#### Exercise:
In your copy, each line below is repeated exactly and no image appears.

##### Collected material #####

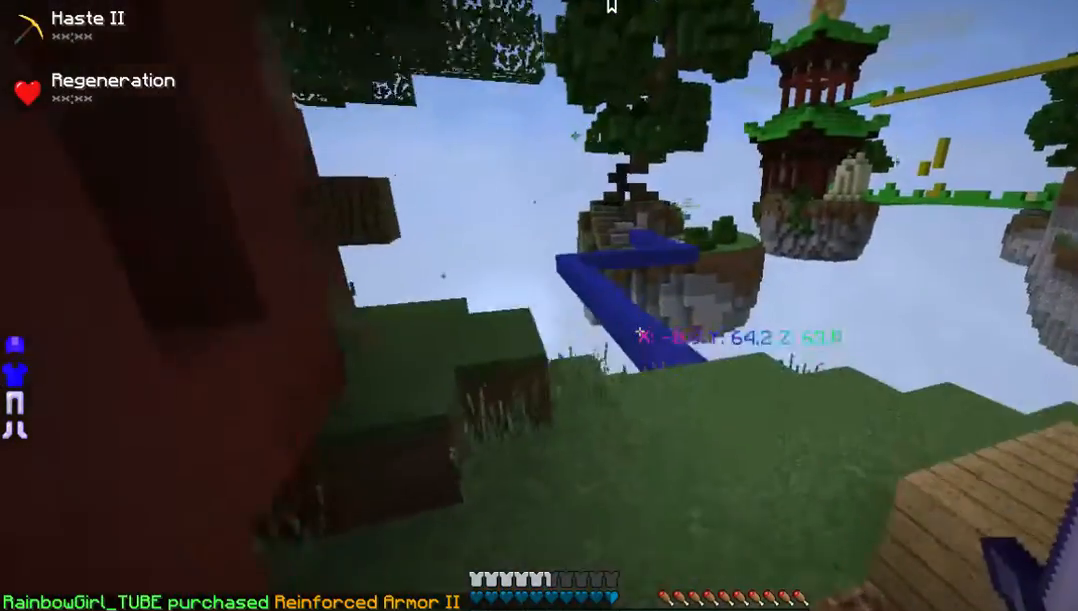
{"keys": ["w"], "mouse": [], "events": []}
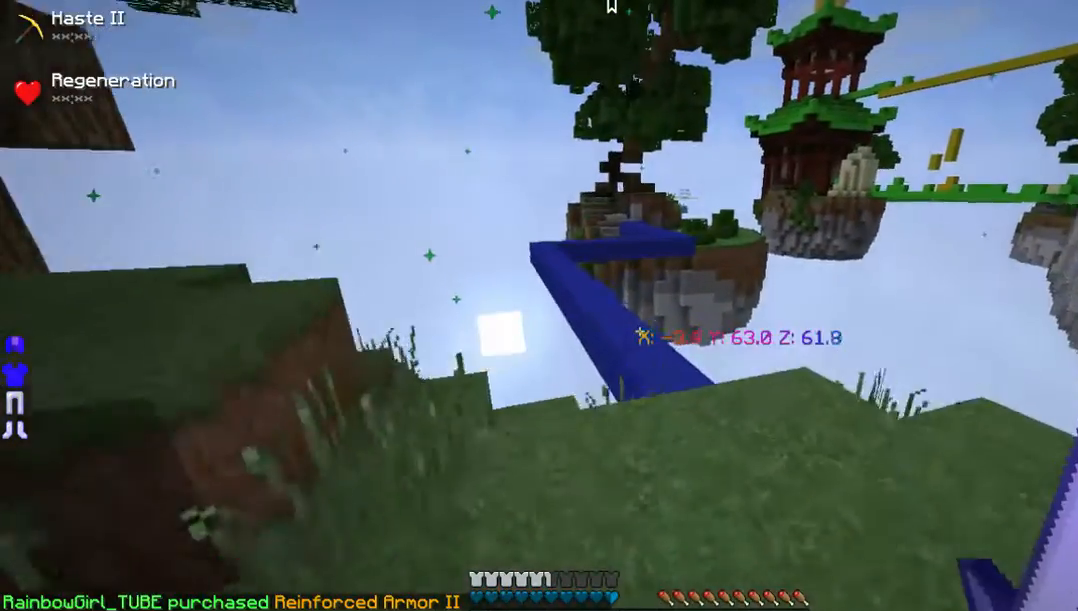
{"keys": ["w"], "mouse": [], "events": []}
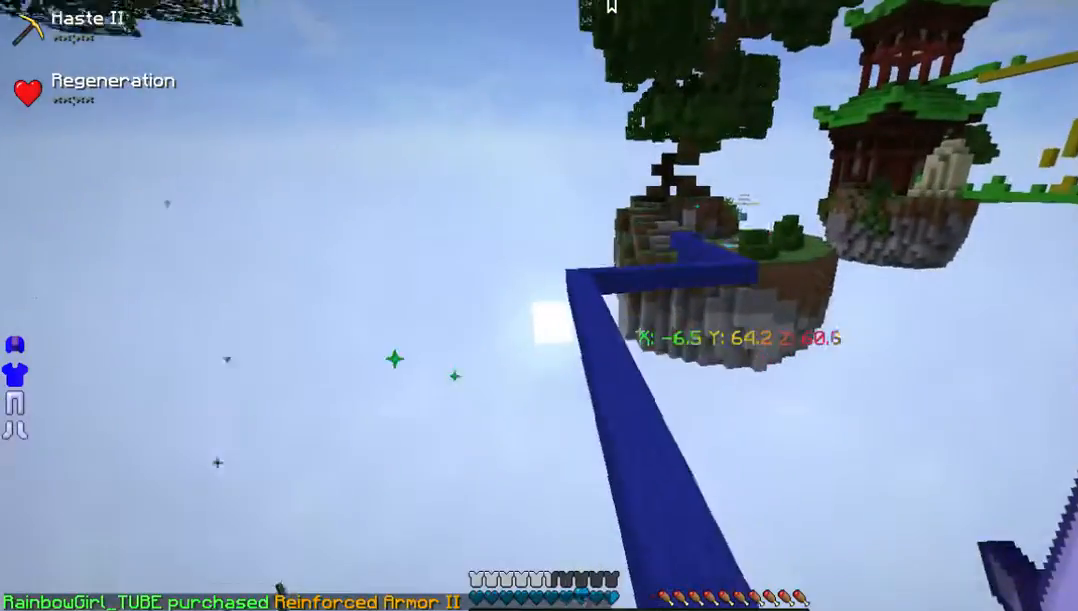
{"keys": ["w"], "mouse": [], "events": [[135, "d", "down"], [302, "d", "up"]]}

#####

#### Task output:
{"keys": ["w"], "mouse": [], "events": []}
{"keys": ["w"], "mouse": [], "events": []}
{"keys": ["w"], "mouse": [], "events": [[135, "d", "down"], [302, "d", "up"]]}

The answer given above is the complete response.